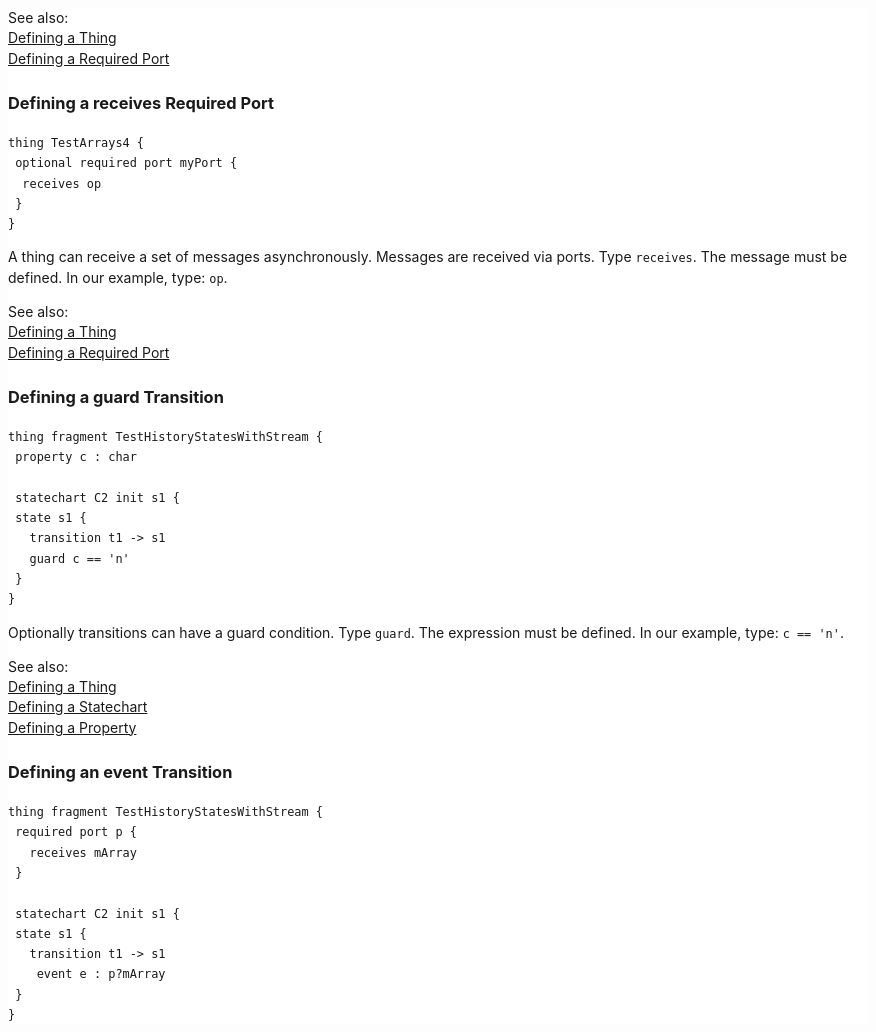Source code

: See also:<br/>
[Defining a Thing](#Defining-a-Thing)<br/>
[Defining a Required Port](#Defining-a-RequiredPort)


### <a name="Defining-a-receives-RequiredPort"></a>Defining a receives Required Port

```
thing TestArrays4 {
 optional required port myPort {
  receives op
 }
}
```
A thing can receive a set of messages asynchronously. Messages are received via ports.
Type `receives`. 
The message must be defined.
In our example, type: `op`.

See also:<br/>
[Defining a Thing](#Defining-a-Thing)<br/>
[Defining a Required Port](#Defining-a-RequiredPort)


### <a name="Defining-a-guard-Transition"></a>Defining a guard Transition

```
thing fragment TestHistoryStatesWithStream {
 property c : char 

 statechart C2 init s1 {
 state s1 {
   transition t1 -> s1 
   guard c == 'n'
 }
}

```
Optionally transitions can have a guard condition.
Type `guard`.
The expression must be defined.
In our example, type: `c == 'n'`.

See also:<br/>
[Defining a Thing](#Defining-a-Thing)<br/>
[Defining a Statechart](#Defining-a-Statechart)<br/>
[Defining a Property](#Defining-a-Property)


### <a name="Defining-a-event-Transition"></a>Defining an event Transition

```
thing fragment TestHistoryStatesWithStream {
 required port p {
   receives mArray
 }

 statechart C2 init s1 {
 state s1 {
   transition t1 -> s1
    event e : p?mArray
 }
}

```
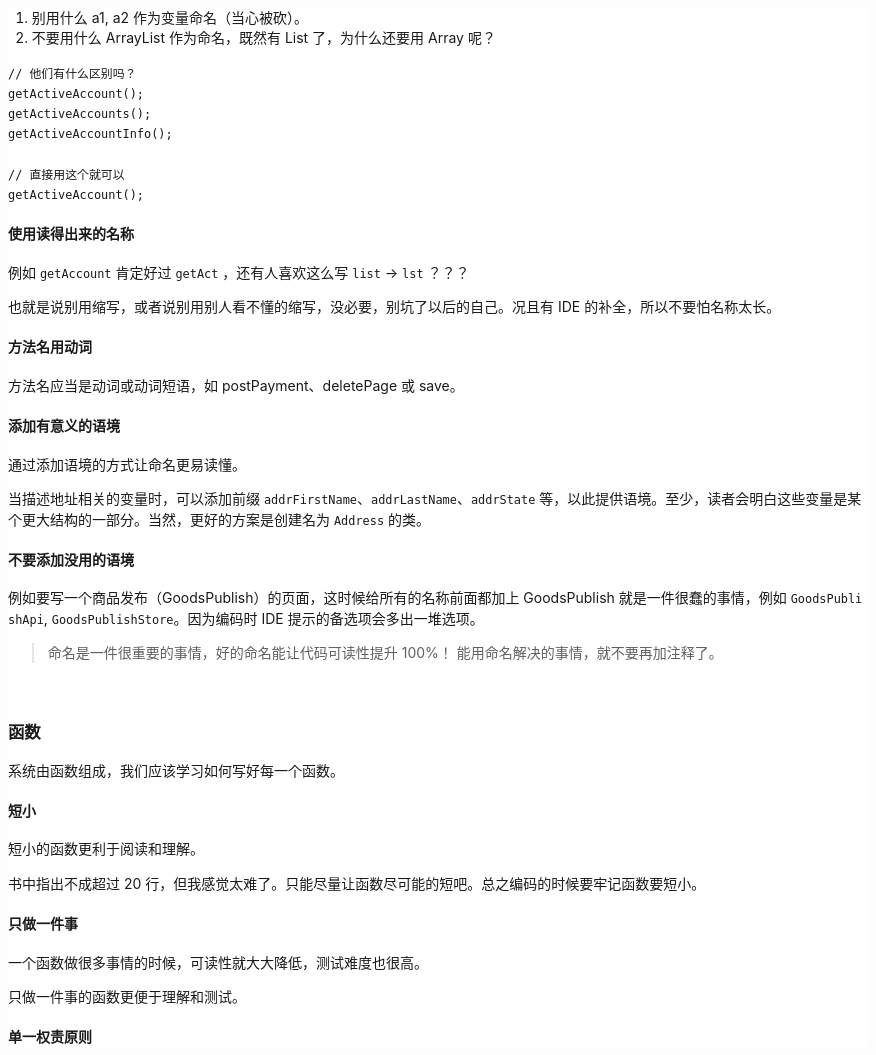1. 别用什么 a1, a2 作为变量命名（当心被砍）。
2. 不要用什么 ArrayList 作为命名，既然有 List 了，为什么还要用 Array 呢？

```tsx
// 他们有什么区别吗？
getActiveAccount();
getActiveAccounts();
getActiveAccountInfo();

// 直接用这个就可以
getActiveAccount();
```

#### **使用读得出来的名称**

例如 `getAccount` 肯定好过 `getAct` ，还有人喜欢这么写 `list` → `lst` ？？？

也就是说别用缩写，或者说别用别人看不懂的缩写，没必要，别坑了以后的自己。况且有 IDE 的补全，所以不要怕名称太长。

#### **方法名用动词**

方法名应当是动词或动词短语，如 postPayment、deletePage 或 save。

#### **添加有意义的语境**

通过添加语境的方式让命名更易读懂。

当描述地址相关的变量时，可以添加前缀 `addrFirstName`、`addrLastName`、`addrState` 等，以此提供语境。至少，读者会明白这些变量是某个更大结构的一部分。当然，更好的方案是创建名为 `Address` 的类。

#### **不要添加没用的语境**

例如要写一个商品发布（GoodsPublish）的页面，这时候给所有的名称前面都加上 GoodsPublish 就是一件很蠢的事情，例如 `GoodsPublishApi`, `GoodsPublishStore`。因为编码时 IDE 提示的备选项会多出一堆选项。

> 命名是一件很重要的事情，好的命名能让代码可读性提升 100%！
>能用命名解决的事情，就不要再加注释了。
>

<br/>

### 函数

系统由函数组成，我们应该学习如何写好每一个函数。

#### **短小**

短小的函数更利于阅读和理解。

书中指出不成超过 20 行，但我感觉太难了。只能尽量让函数尽可能的短吧。总之编码的时候要牢记函数要短小。

#### **只做一件事**

一个函数做很多事情的时候，可读性就大大降低，测试难度也很高。

只做一件事的函数更便于理解和测试。

#### **单一权责原则**
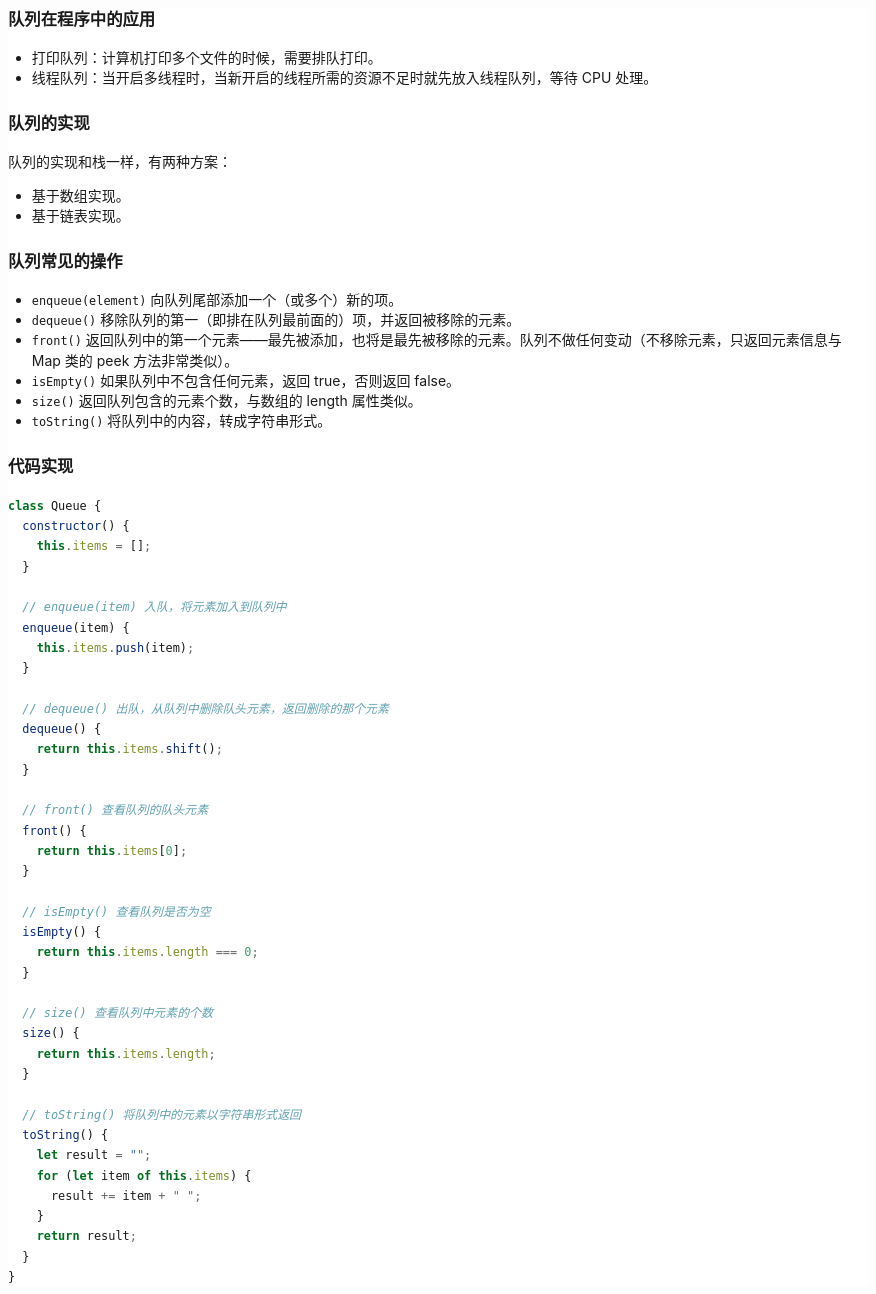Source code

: ### 队列在程序中的应用

- 打印队列：计算机打印多个文件的时候，需要排队打印。
- 线程队列：当开启多线程时，当新开启的线程所需的资源不足时就先放入线程队列，等待 CPU 处理。

### 队列的实现

队列的实现和栈一样，有两种方案：

- 基于数组实现。
- 基于链表实现。

### 队列常见的操作

- `enqueue(element)` 向队列尾部添加一个（或多个）新的项。
- `dequeue()` 移除队列的第一（即排在队列最前面的）项，并返回被移除的元素。
- `front()` 返回队列中的第一个元素——最先被添加，也将是最先被移除的元素。队列不做任何变动（不移除元素，只返回元素信息与 Map 类的 peek 方法非常类似）。
- `isEmpty()` 如果队列中不包含任何元素，返回 true，否则返回 false。
- `size()` 返回队列包含的元素个数，与数组的 length 属性类似。
- `toString()` 将队列中的内容，转成字符串形式。

### 代码实现

```js
class Queue {
  constructor() {
    this.items = [];
  }

  // enqueue(item) 入队，将元素加入到队列中
  enqueue(item) {
    this.items.push(item);
  }

  // dequeue() 出队，从队列中删除队头元素，返回删除的那个元素
  dequeue() {
    return this.items.shift();
  }

  // front() 查看队列的队头元素
  front() {
    return this.items[0];
  }

  // isEmpty() 查看队列是否为空
  isEmpty() {
    return this.items.length === 0;
  }

  // size() 查看队列中元素的个数
  size() {
    return this.items.length;
  }

  // toString() 将队列中的元素以字符串形式返回
  toString() {
    let result = "";
    for (let item of this.items) {
      result += item + " ";
    }
    return result;
  }
}
```
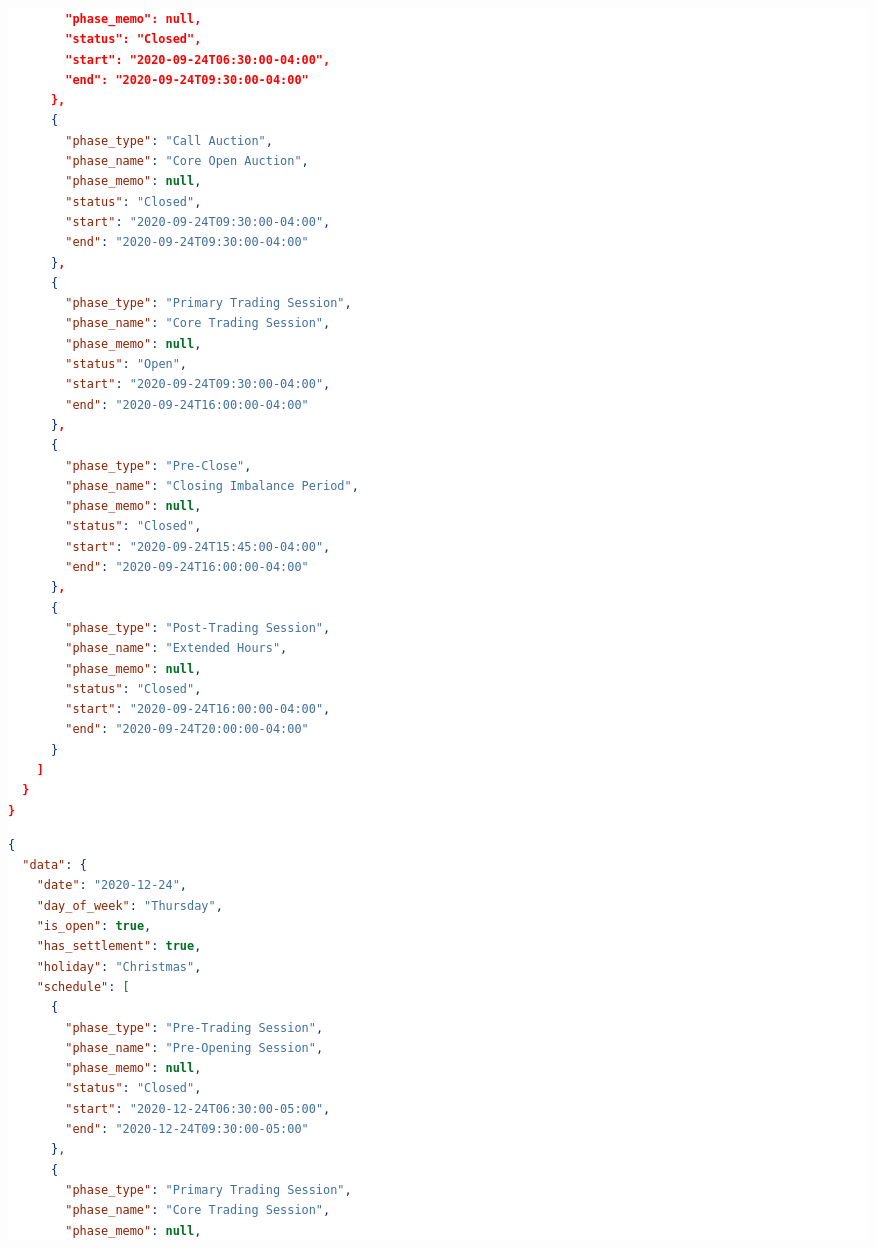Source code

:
 ```json
        "phase_memo": null,
        "status": "Closed",
        "start": "2020-09-24T06:30:00-04:00",
        "end": "2020-09-24T09:30:00-04:00"
      },
      {
        "phase_type": "Call Auction",
        "phase_name": "Core Open Auction",
        "phase_memo": null,
        "status": "Closed",
        "start": "2020-09-24T09:30:00-04:00",
        "end": "2020-09-24T09:30:00-04:00"
      },
      {
        "phase_type": "Primary Trading Session",
        "phase_name": "Core Trading Session",
        "phase_memo": null,
        "status": "Open",
        "start": "2020-09-24T09:30:00-04:00",
        "end": "2020-09-24T16:00:00-04:00"
      },
      {
        "phase_type": "Pre-Close",
        "phase_name": "Closing Imbalance Period",
        "phase_memo": null,
        "status": "Closed",
        "start": "2020-09-24T15:45:00-04:00",
        "end": "2020-09-24T16:00:00-04:00"
      },
      {
        "phase_type": "Post-Trading Session",
        "phase_name": "Extended Hours",
        "phase_memo": null,
        "status": "Closed",
        "start": "2020-09-24T16:00:00-04:00",
        "end": "2020-09-24T20:00:00-04:00"
      }
    ]
  }
}
```


```json
{
  "data": {
    "date": "2020-12-24",
    "day_of_week": "Thursday",
    "is_open": true,
    "has_settlement": true,
    "holiday": "Christmas",
    "schedule": [
      {
        "phase_type": "Pre-Trading Session",
        "phase_name": "Pre-Opening Session",
        "phase_memo": null,
        "status": "Closed",
        "start": "2020-12-24T06:30:00-05:00",
        "end": "2020-12-24T09:30:00-05:00"
      },
      {
        "phase_type": "Primary Trading Session",
        "phase_name": "Core Trading Session",
        "phase_memo": null,
```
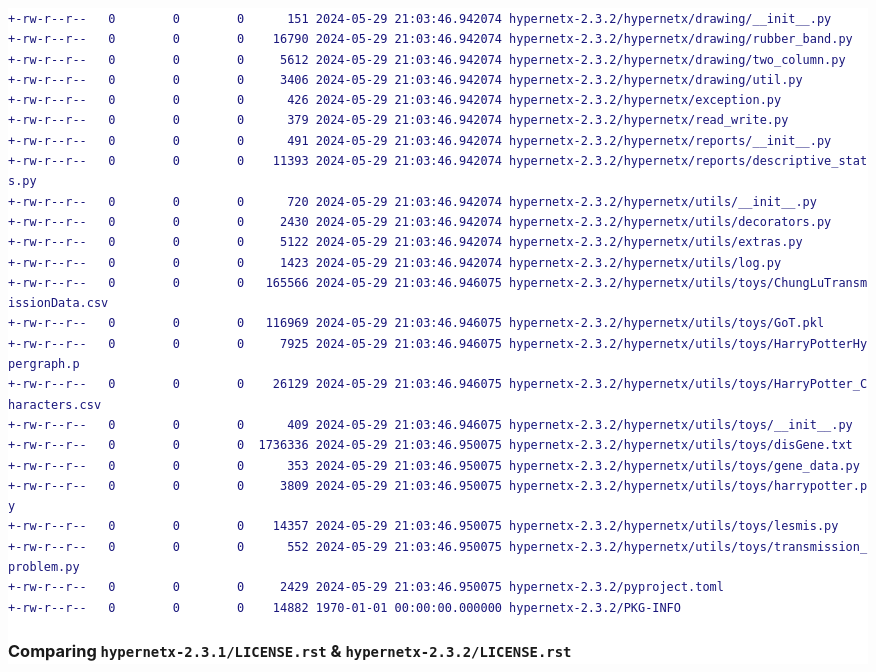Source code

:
 ```diff
+-rw-r--r--   0        0        0      151 2024-05-29 21:03:46.942074 hypernetx-2.3.2/hypernetx/drawing/__init__.py
+-rw-r--r--   0        0        0    16790 2024-05-29 21:03:46.942074 hypernetx-2.3.2/hypernetx/drawing/rubber_band.py
+-rw-r--r--   0        0        0     5612 2024-05-29 21:03:46.942074 hypernetx-2.3.2/hypernetx/drawing/two_column.py
+-rw-r--r--   0        0        0     3406 2024-05-29 21:03:46.942074 hypernetx-2.3.2/hypernetx/drawing/util.py
+-rw-r--r--   0        0        0      426 2024-05-29 21:03:46.942074 hypernetx-2.3.2/hypernetx/exception.py
+-rw-r--r--   0        0        0      379 2024-05-29 21:03:46.942074 hypernetx-2.3.2/hypernetx/read_write.py
+-rw-r--r--   0        0        0      491 2024-05-29 21:03:46.942074 hypernetx-2.3.2/hypernetx/reports/__init__.py
+-rw-r--r--   0        0        0    11393 2024-05-29 21:03:46.942074 hypernetx-2.3.2/hypernetx/reports/descriptive_stats.py
+-rw-r--r--   0        0        0      720 2024-05-29 21:03:46.942074 hypernetx-2.3.2/hypernetx/utils/__init__.py
+-rw-r--r--   0        0        0     2430 2024-05-29 21:03:46.942074 hypernetx-2.3.2/hypernetx/utils/decorators.py
+-rw-r--r--   0        0        0     5122 2024-05-29 21:03:46.942074 hypernetx-2.3.2/hypernetx/utils/extras.py
+-rw-r--r--   0        0        0     1423 2024-05-29 21:03:46.942074 hypernetx-2.3.2/hypernetx/utils/log.py
+-rw-r--r--   0        0        0   165566 2024-05-29 21:03:46.946075 hypernetx-2.3.2/hypernetx/utils/toys/ChungLuTransmissionData.csv
+-rw-r--r--   0        0        0   116969 2024-05-29 21:03:46.946075 hypernetx-2.3.2/hypernetx/utils/toys/GoT.pkl
+-rw-r--r--   0        0        0     7925 2024-05-29 21:03:46.946075 hypernetx-2.3.2/hypernetx/utils/toys/HarryPotterHypergraph.p
+-rw-r--r--   0        0        0    26129 2024-05-29 21:03:46.946075 hypernetx-2.3.2/hypernetx/utils/toys/HarryPotter_Characters.csv
+-rw-r--r--   0        0        0      409 2024-05-29 21:03:46.946075 hypernetx-2.3.2/hypernetx/utils/toys/__init__.py
+-rw-r--r--   0        0        0  1736336 2024-05-29 21:03:46.950075 hypernetx-2.3.2/hypernetx/utils/toys/disGene.txt
+-rw-r--r--   0        0        0      353 2024-05-29 21:03:46.950075 hypernetx-2.3.2/hypernetx/utils/toys/gene_data.py
+-rw-r--r--   0        0        0     3809 2024-05-29 21:03:46.950075 hypernetx-2.3.2/hypernetx/utils/toys/harrypotter.py
+-rw-r--r--   0        0        0    14357 2024-05-29 21:03:46.950075 hypernetx-2.3.2/hypernetx/utils/toys/lesmis.py
+-rw-r--r--   0        0        0      552 2024-05-29 21:03:46.950075 hypernetx-2.3.2/hypernetx/utils/toys/transmission_problem.py
+-rw-r--r--   0        0        0     2429 2024-05-29 21:03:46.950075 hypernetx-2.3.2/pyproject.toml
+-rw-r--r--   0        0        0    14882 1970-01-01 00:00:00.000000 hypernetx-2.3.2/PKG-INFO
```

### Comparing `hypernetx-2.3.1/LICENSE.rst` & `hypernetx-2.3.2/LICENSE.rst`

-=-=-=-=-

(Exercise)
Search the records above for the string "toString" and copy each line that holds it.

(Answer to this problem)
- `toString()` 将队列中的内容，转成字符串形式。
  // toString() 将队列中的元素以字符串形式返回
  toString() {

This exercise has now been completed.